### Requirement
Could you return all of the entries below exactly, minus the pictures?

### Entries taken from a collection
== Segment start ==
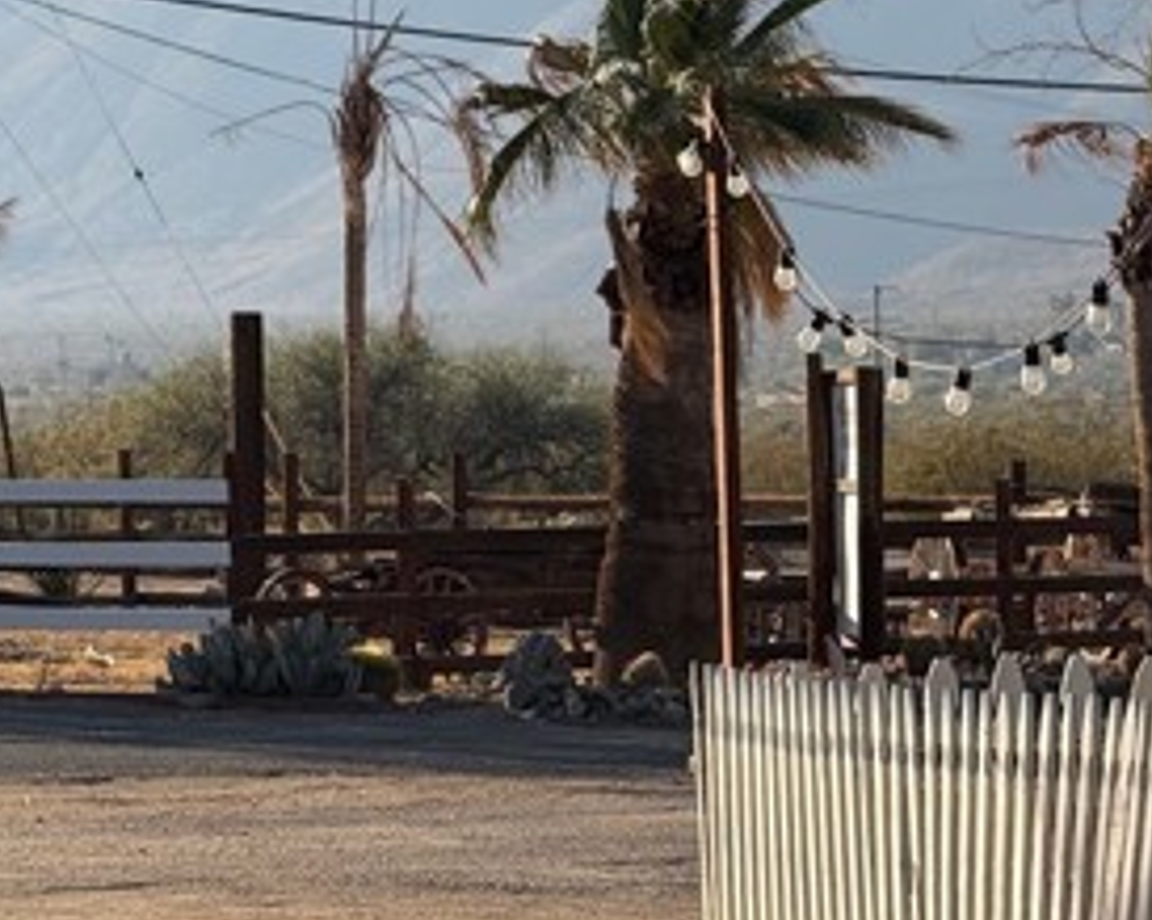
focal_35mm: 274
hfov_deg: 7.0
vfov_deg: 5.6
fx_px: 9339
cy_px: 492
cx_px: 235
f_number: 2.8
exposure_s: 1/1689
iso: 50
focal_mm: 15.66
== Segment end ==
### Result for this task
focal_35mm: 274
hfov_deg: 7.0
vfov_deg: 5.6
fx_px: 9339
cy_px: 492
cx_px: 235
f_number: 2.8
exposure_s: 1/1689
iso: 50
focal_mm: 15.66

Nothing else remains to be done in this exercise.